» **Material for this exercise**:
::::

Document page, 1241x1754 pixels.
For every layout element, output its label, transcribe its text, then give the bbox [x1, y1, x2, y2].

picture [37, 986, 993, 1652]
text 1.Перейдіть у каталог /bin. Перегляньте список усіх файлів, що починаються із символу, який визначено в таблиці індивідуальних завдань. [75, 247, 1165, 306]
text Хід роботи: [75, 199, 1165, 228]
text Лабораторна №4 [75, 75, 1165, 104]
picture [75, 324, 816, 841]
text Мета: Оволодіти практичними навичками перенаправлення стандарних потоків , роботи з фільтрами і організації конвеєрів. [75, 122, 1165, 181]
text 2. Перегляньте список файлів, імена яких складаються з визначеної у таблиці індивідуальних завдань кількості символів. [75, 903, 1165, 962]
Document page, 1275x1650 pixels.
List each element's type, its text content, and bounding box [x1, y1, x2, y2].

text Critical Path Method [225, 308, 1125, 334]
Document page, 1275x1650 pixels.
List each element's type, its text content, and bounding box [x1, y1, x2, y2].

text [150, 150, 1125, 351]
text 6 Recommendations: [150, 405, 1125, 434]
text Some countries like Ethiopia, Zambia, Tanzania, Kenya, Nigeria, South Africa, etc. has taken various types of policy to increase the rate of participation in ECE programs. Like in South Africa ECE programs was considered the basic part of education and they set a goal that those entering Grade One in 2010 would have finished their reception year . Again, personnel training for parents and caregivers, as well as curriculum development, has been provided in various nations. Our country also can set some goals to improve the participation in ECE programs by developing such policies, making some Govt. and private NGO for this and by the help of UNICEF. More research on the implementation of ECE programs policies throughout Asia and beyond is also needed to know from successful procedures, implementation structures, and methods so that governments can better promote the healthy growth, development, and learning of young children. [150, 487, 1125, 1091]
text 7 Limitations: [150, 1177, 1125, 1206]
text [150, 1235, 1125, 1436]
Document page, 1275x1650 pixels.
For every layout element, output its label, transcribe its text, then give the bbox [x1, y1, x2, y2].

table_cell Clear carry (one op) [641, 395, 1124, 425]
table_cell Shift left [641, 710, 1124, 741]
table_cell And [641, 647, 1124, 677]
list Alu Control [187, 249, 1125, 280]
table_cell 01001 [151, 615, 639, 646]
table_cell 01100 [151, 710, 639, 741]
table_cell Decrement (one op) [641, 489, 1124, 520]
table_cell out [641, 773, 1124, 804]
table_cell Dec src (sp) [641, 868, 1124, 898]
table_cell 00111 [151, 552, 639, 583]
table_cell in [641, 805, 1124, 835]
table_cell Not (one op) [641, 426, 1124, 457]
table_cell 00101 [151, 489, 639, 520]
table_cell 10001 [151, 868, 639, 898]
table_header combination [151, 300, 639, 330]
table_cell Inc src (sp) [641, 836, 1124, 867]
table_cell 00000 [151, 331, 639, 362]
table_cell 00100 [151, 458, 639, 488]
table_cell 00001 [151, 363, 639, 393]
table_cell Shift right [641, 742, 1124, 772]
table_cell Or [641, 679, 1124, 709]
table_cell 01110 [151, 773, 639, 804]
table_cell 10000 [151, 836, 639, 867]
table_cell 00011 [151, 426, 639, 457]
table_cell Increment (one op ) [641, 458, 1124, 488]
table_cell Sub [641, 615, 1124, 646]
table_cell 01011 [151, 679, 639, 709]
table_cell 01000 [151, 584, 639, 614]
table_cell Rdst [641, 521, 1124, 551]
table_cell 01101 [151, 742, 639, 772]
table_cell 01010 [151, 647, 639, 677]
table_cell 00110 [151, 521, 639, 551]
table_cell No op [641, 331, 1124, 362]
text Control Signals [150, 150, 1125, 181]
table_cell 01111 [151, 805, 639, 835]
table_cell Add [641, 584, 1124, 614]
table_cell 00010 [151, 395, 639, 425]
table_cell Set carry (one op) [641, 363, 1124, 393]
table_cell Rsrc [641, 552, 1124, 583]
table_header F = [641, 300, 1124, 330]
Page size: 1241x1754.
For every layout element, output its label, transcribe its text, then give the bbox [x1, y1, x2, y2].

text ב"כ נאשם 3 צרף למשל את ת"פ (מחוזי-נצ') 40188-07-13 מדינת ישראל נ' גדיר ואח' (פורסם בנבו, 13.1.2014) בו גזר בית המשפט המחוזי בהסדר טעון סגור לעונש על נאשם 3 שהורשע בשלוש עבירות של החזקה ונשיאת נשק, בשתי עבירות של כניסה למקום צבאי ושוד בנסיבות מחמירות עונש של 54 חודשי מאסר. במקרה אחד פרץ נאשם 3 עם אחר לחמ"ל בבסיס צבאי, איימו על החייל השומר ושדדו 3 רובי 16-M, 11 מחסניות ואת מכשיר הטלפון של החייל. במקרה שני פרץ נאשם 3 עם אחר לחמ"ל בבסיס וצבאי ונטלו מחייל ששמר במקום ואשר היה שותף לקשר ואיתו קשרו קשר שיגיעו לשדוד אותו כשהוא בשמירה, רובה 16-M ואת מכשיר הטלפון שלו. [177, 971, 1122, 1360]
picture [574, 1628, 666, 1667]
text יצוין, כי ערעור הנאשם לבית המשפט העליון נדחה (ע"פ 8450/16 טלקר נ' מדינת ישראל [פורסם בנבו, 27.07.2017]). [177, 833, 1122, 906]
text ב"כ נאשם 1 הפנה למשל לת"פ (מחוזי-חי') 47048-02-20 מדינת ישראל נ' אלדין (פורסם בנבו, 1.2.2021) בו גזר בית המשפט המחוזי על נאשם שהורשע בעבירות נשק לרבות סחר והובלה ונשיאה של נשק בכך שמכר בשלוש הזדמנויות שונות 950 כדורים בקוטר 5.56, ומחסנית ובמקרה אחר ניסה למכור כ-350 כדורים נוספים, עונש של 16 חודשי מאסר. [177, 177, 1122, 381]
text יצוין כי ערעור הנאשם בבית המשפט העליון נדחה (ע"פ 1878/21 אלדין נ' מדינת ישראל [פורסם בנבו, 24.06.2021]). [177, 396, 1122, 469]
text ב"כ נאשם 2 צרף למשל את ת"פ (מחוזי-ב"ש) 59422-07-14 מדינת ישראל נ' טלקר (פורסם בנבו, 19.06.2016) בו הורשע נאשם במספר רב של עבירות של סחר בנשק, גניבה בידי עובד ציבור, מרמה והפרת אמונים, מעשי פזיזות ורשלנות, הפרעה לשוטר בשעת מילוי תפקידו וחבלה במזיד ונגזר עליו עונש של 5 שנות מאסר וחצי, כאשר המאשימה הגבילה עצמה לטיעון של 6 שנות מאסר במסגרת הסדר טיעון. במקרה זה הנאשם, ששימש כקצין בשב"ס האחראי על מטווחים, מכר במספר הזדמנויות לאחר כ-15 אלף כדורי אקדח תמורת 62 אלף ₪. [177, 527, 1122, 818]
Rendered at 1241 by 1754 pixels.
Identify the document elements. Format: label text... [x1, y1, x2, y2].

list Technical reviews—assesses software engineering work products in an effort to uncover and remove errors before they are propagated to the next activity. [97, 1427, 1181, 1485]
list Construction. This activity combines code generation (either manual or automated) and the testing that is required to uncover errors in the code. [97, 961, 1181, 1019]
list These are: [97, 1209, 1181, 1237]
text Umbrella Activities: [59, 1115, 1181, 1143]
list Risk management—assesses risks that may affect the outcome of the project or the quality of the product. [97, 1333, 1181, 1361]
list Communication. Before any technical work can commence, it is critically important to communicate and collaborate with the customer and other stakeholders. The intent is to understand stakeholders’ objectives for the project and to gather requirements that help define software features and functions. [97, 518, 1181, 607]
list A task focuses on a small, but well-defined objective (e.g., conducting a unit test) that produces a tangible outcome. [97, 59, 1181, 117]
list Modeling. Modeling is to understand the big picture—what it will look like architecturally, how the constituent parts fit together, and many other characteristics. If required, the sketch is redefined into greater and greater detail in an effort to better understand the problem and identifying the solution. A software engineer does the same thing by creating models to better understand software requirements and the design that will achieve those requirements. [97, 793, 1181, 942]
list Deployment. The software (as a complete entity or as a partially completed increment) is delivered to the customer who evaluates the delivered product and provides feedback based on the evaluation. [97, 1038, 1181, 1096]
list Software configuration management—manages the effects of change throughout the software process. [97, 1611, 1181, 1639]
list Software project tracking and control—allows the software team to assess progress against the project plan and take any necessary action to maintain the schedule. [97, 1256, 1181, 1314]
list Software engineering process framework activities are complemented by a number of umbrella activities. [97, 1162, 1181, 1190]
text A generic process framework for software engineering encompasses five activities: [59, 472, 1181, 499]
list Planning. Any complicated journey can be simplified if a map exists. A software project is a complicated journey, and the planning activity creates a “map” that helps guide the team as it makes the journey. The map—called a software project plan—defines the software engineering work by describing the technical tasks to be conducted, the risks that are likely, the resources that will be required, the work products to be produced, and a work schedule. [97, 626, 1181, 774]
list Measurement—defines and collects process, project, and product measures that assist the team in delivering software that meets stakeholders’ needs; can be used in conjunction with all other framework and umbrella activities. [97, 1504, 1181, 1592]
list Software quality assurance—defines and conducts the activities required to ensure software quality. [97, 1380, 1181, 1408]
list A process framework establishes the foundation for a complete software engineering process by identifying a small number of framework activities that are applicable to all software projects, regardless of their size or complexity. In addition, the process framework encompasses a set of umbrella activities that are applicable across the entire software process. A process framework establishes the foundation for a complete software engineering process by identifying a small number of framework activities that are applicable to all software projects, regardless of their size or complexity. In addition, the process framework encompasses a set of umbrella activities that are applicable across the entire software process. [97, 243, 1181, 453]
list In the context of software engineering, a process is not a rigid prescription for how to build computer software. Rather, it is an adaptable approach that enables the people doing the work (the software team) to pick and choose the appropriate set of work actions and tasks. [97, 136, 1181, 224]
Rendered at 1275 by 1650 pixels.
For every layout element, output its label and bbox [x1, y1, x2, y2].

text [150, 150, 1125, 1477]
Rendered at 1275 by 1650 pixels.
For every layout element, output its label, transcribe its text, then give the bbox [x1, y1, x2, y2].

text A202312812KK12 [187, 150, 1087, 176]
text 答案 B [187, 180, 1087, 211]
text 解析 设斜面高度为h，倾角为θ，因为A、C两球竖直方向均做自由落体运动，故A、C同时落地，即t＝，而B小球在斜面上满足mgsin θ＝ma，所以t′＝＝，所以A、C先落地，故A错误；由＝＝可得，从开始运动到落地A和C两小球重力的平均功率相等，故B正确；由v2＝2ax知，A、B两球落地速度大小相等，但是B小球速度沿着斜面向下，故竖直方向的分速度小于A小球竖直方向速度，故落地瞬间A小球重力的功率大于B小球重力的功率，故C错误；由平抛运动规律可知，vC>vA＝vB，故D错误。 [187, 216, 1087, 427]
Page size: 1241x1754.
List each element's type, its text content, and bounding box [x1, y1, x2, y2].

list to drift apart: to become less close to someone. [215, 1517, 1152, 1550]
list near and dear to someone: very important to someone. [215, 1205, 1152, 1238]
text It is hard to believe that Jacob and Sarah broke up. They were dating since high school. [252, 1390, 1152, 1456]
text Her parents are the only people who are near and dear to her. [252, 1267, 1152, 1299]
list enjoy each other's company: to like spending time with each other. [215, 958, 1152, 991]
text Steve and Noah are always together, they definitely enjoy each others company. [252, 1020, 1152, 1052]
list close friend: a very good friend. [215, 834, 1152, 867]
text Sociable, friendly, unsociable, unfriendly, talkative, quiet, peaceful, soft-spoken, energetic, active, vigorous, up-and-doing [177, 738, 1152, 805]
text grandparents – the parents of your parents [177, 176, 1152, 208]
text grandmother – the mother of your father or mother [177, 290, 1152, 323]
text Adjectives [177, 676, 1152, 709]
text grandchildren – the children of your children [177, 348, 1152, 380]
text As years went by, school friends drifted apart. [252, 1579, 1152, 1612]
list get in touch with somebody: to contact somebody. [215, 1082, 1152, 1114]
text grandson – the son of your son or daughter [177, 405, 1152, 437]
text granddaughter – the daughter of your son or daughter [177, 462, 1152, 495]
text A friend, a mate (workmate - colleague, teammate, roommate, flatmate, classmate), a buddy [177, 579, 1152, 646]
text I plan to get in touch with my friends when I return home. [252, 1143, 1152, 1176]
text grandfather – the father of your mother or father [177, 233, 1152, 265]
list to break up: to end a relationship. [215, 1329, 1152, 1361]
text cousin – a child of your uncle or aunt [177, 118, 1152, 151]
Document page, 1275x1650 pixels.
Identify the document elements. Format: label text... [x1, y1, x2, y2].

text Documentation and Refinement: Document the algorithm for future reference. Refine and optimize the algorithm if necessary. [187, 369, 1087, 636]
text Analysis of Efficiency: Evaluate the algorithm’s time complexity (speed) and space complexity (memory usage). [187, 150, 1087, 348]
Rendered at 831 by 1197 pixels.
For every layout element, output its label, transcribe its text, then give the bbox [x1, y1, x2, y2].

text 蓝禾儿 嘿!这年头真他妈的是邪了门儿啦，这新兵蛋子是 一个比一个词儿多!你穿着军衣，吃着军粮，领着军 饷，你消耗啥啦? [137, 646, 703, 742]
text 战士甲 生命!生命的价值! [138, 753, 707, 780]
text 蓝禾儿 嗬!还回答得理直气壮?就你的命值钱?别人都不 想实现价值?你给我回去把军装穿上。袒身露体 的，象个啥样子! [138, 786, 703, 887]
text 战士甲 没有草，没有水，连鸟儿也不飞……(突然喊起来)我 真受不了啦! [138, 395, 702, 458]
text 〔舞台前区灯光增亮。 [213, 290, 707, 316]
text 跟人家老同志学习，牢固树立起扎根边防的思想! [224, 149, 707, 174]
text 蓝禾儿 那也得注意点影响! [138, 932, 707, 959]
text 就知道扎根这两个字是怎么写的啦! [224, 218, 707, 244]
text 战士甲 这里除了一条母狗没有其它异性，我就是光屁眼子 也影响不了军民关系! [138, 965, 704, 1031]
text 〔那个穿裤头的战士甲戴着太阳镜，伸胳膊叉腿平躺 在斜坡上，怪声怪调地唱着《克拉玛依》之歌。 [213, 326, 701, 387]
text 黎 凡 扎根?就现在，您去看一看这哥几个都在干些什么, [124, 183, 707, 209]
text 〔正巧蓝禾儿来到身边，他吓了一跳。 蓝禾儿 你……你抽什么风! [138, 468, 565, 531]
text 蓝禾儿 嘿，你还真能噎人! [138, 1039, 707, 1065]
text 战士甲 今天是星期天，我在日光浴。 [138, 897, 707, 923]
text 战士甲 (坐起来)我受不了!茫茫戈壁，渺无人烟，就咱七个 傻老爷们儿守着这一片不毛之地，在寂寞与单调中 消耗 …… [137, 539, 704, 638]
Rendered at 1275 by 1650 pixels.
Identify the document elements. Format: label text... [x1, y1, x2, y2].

::::

» **Task description**: Check each line of the data above, and please copy the ones in which the string "מחוזי" occurs.

» **Response**:
text ב"כ נאשם 3 צרף למשל את ת"פ (מחוזי-נצ') 40188-07-13 מדינת ישראל נ' גדיר ואח' (פורסם בנבו, 13.1.2014) בו גזר בית המשפט המחוזי בהסדר טעון סגור לעונש על נאשם 3 שהורשע בשלוש עבירות של החזקה ונשיאת נשק, בשתי עבירות של כניסה למקום צבאי ושוד בנסיבות מחמירות עונש של 54 חודשי מאסר. במקרה אחד פרץ נאשם 3 עם אחר לחמ"ל בבסיס צבאי, איימו על החייל השומר ושדדו 3 רובי 16-M, 11 מחסניות ואת מכשיר הטלפון של החייל. במקרה שני פרץ נאשם 3 עם אחר לחמ"ל בבסיס וצבאי ונטלו מחייל ששמר במקום ואשר היה שותף לקשר ואיתו קשרו קשר שיגיעו לשדוד אותו כשהוא בשמירה, רובה 16-M ואת מכשיר הטלפון שלו. [177, 971, 1122, 1360]
text ב"כ נאשם 1 הפנה למשל לת"פ (מחוזי-חי') 47048-02-20 מדינת ישראל נ' אלדין (פורסם בנבו, 1.2.2021) בו גזר בית המשפט המחוזי על נאשם שהורשע בעבירות נשק לרבות סחר והובלה ונשיאה של נשק בכך שמכר בשלוש הזדמנויות שונות 950 כדורים בקוטר 5.56, ומחסנית ובמקרה אחר ניסה למכור כ-350 כדורים נוספים, עונש של 16 חודשי מאסר. [177, 177, 1122, 381]
text ב"כ נאשם 2 צרף למשל את ת"פ (מחוזי-ב"ש) 59422-07-14 מדינת ישראל נ' טלקר (פורסם בנבו, 19.06.2016) בו הורשע נאשם במספר רב של עבירות של סחר בנשק, גניבה בידי עובד ציבור, מרמה והפרת אמונים, מעשי פזיזות ורשלנות, הפרעה לשוטר בשעת מילוי תפקידו וחבלה במזיד ונגזר עליו עונש של 5 שנות מאסר וחצי, כאשר המאשימה הגבילה עצמה לטיעון של 6 שנות מאסר במסגרת הסדר טיעון. במקרה זה הנאשם, ששימש כקצין בשב"ס האחראי על מטווחים, מכר במספר הזדמנויות לאחר כ-15 אלף כדורי אקדח תמורת 62 אלף ₪. [177, 527, 1122, 818]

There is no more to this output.